> _TASK GOAL_
Some of the lines below need repeating. Reproduce exactly those between the lines holding "проблему Кран у" and "Adapter für Nikon Z Kamera", inclusive.

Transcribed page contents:
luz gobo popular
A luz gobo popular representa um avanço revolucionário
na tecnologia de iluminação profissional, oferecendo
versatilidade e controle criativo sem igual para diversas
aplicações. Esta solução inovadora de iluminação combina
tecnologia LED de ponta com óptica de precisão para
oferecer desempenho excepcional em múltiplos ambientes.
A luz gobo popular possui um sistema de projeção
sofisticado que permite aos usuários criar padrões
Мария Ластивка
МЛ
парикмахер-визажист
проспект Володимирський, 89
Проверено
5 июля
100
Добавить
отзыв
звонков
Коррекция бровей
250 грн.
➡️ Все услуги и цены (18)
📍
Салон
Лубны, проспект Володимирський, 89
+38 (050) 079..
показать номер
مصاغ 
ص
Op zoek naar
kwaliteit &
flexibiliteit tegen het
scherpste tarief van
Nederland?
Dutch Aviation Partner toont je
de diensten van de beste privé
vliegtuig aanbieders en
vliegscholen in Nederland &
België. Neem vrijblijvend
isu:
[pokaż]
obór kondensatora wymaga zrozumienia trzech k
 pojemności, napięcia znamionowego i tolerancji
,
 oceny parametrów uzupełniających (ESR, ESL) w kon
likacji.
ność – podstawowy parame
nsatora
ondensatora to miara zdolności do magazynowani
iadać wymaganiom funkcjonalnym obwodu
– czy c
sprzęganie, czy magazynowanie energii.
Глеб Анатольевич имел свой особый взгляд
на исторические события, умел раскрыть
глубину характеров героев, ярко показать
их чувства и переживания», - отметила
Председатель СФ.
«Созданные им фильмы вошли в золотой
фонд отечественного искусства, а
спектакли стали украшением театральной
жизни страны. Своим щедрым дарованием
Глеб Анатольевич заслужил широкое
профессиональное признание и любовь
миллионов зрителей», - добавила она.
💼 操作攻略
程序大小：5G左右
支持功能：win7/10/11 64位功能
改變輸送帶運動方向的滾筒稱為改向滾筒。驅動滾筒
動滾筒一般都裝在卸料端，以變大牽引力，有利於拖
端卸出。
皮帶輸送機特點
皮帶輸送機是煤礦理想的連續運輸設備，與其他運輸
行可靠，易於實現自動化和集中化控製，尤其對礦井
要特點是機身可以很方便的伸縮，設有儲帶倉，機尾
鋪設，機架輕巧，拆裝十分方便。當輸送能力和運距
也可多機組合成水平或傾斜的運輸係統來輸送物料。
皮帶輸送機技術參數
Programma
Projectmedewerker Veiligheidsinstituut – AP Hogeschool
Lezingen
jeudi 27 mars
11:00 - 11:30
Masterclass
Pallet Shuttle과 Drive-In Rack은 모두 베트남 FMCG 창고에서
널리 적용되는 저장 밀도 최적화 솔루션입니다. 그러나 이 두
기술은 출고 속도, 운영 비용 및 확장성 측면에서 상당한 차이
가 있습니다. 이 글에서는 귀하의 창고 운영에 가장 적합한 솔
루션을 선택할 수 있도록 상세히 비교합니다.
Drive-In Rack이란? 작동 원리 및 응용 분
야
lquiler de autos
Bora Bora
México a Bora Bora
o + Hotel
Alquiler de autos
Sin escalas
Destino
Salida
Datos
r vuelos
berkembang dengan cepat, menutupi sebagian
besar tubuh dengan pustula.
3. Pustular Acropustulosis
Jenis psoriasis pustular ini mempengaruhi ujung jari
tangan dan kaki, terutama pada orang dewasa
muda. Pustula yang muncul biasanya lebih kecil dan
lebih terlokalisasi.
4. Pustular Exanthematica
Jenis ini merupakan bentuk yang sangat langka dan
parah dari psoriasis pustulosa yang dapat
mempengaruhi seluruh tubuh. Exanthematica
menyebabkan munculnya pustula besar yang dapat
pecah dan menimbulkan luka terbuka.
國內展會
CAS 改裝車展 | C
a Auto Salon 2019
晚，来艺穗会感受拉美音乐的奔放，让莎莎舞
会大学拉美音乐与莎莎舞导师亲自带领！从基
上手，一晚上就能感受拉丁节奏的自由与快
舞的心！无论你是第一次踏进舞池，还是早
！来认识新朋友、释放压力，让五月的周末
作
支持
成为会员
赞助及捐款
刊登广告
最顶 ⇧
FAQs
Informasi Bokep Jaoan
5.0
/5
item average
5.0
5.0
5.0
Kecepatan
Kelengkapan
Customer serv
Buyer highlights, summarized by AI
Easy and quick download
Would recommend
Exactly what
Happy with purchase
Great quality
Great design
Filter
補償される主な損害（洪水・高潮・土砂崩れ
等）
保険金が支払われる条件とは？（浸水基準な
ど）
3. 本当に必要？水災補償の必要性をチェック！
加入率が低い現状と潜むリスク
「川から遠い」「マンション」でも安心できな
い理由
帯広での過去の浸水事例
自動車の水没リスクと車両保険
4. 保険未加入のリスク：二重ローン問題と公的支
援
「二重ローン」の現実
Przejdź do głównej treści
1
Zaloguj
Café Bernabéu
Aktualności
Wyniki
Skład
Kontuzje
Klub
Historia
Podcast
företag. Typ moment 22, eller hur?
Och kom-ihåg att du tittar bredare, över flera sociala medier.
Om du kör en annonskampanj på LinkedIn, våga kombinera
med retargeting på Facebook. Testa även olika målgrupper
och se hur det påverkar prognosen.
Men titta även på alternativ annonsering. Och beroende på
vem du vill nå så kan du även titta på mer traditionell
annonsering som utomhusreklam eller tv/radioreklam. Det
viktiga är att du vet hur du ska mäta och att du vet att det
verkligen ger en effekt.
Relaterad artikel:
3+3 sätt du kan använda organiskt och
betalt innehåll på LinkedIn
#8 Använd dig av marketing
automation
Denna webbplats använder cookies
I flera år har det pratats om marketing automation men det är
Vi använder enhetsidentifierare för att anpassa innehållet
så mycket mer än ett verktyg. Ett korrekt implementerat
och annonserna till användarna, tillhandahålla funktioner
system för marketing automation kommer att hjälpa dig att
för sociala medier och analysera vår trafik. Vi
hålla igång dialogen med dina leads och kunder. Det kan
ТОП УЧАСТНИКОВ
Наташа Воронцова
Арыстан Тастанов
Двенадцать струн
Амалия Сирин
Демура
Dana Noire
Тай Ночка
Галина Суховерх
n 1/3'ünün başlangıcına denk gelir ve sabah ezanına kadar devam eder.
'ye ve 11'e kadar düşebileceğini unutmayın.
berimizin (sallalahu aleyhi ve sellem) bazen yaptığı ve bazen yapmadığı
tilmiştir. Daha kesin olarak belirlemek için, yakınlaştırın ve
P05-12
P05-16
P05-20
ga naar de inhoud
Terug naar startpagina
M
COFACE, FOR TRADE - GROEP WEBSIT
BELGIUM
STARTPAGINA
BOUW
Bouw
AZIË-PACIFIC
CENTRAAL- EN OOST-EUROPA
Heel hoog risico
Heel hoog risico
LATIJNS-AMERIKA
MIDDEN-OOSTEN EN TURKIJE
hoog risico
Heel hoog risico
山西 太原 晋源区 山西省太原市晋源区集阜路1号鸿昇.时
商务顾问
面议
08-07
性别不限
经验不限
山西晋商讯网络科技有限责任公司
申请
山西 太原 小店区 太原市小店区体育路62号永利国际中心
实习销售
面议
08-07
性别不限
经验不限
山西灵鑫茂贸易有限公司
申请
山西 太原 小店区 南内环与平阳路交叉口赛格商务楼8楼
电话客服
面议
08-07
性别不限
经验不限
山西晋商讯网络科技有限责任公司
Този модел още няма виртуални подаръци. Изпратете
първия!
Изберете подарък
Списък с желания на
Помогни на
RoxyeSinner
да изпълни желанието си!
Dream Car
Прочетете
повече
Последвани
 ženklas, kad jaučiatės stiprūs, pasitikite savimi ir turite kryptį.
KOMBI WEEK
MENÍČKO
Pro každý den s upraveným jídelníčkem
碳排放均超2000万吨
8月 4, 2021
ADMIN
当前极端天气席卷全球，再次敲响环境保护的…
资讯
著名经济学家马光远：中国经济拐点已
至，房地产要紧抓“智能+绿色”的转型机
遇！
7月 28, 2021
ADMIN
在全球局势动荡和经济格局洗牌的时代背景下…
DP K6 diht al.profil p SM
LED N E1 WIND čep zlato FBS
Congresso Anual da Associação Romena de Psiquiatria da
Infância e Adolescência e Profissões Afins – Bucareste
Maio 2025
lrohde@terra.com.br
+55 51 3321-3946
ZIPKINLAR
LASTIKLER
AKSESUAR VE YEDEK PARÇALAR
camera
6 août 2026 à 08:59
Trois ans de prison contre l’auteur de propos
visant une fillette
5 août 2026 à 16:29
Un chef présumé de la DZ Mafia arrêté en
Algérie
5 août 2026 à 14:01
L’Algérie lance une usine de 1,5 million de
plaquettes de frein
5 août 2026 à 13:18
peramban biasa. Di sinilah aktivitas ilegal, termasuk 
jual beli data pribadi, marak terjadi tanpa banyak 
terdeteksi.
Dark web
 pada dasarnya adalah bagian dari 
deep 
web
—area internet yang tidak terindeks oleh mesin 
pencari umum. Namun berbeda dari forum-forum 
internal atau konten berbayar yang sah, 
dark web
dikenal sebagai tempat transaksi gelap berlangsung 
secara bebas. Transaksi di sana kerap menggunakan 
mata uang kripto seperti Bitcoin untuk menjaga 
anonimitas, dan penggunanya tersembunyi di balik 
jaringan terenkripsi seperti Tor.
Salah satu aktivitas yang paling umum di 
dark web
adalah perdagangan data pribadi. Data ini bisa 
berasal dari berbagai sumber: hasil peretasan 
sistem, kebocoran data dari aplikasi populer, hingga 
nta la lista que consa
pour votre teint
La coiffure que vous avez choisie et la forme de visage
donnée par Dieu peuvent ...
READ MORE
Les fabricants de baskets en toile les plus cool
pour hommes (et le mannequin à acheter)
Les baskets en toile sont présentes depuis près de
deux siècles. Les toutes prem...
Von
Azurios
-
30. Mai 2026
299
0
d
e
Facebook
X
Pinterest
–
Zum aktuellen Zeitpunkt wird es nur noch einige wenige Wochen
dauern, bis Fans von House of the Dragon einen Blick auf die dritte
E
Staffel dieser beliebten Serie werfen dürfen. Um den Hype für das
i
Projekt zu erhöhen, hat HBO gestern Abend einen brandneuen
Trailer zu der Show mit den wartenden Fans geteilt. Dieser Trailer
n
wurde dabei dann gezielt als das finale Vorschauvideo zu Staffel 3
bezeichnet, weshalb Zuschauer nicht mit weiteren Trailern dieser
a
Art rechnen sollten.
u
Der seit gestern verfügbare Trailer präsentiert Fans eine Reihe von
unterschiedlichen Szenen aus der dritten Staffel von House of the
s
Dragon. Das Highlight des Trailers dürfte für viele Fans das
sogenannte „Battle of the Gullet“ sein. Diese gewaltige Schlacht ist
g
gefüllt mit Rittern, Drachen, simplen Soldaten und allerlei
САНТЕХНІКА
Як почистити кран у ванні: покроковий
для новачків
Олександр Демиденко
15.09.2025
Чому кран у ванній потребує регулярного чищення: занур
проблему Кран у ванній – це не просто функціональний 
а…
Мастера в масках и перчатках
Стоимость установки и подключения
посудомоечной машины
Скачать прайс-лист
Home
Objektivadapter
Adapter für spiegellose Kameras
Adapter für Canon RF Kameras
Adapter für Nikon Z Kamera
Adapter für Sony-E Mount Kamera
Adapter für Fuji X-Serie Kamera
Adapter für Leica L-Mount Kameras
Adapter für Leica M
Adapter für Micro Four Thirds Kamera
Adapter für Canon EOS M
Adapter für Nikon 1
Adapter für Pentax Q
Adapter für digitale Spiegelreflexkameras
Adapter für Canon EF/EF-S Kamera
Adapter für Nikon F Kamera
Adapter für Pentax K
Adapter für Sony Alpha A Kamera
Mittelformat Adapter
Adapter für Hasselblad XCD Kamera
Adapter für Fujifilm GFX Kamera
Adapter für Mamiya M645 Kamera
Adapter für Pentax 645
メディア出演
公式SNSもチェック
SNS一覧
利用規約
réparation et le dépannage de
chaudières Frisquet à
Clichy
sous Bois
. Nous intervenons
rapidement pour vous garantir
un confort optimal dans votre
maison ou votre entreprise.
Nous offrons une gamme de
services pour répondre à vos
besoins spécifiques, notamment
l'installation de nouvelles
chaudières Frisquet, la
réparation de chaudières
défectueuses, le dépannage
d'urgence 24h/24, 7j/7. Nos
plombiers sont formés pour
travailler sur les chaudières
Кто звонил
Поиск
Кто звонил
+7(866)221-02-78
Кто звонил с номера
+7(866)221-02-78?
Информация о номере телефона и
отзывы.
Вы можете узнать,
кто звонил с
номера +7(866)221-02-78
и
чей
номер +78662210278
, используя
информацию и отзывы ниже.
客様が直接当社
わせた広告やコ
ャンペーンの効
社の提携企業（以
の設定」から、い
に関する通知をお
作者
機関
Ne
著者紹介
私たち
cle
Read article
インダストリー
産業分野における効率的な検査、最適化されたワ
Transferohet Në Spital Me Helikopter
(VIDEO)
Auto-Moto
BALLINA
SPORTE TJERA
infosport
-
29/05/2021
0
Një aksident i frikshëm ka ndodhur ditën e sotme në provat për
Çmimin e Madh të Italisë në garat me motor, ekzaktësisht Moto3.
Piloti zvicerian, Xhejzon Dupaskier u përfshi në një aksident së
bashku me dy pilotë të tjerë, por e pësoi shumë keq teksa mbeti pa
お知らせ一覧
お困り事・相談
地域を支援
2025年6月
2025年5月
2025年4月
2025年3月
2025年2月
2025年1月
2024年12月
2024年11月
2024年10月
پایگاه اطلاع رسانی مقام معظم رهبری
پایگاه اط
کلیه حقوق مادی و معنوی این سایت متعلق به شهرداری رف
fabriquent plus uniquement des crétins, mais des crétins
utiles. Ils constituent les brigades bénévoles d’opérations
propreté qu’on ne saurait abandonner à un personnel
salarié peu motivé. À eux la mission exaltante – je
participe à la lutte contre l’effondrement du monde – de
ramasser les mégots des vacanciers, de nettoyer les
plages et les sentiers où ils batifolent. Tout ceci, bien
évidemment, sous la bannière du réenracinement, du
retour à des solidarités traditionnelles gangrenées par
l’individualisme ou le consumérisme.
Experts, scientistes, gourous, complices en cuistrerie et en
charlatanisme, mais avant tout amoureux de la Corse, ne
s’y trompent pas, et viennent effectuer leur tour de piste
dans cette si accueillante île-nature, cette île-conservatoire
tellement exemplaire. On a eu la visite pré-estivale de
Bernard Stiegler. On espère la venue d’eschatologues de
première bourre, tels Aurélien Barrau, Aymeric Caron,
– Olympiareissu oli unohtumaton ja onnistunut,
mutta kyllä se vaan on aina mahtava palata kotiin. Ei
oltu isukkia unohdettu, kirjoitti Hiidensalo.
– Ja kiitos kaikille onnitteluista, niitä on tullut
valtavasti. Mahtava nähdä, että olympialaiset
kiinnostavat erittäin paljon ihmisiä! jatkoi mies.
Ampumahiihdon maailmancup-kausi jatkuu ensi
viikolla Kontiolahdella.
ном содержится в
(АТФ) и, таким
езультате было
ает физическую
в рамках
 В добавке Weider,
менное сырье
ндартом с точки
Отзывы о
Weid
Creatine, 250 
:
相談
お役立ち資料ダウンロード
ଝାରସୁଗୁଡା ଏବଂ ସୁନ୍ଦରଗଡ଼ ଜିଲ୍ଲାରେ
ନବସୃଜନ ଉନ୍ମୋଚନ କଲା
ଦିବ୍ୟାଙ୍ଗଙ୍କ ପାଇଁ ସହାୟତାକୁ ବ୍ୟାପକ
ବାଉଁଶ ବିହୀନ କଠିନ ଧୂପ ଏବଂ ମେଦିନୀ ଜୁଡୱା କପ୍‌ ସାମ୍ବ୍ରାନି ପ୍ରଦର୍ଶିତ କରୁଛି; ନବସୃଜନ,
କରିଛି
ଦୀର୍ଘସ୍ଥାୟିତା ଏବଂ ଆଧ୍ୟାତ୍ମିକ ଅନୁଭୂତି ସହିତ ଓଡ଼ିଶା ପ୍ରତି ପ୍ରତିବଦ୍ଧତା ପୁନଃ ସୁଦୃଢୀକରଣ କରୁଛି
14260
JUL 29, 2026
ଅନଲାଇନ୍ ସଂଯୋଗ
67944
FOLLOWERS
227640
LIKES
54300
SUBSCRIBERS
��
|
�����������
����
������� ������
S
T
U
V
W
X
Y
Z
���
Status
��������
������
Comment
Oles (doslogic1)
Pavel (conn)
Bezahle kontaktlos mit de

> _PROBLEM SOLUTION_
проблему Кран у ванній – це не просто функціональний 
а…
Мастера в масках и перчатках
Стоимость установки и подключения
посудомоечной машины
Скачать прайс-лист
Home
Objektivadapter
Adapter für spiegellose Kameras
Adapter für Canon RF Kameras
Adapter für Nikon Z Kamera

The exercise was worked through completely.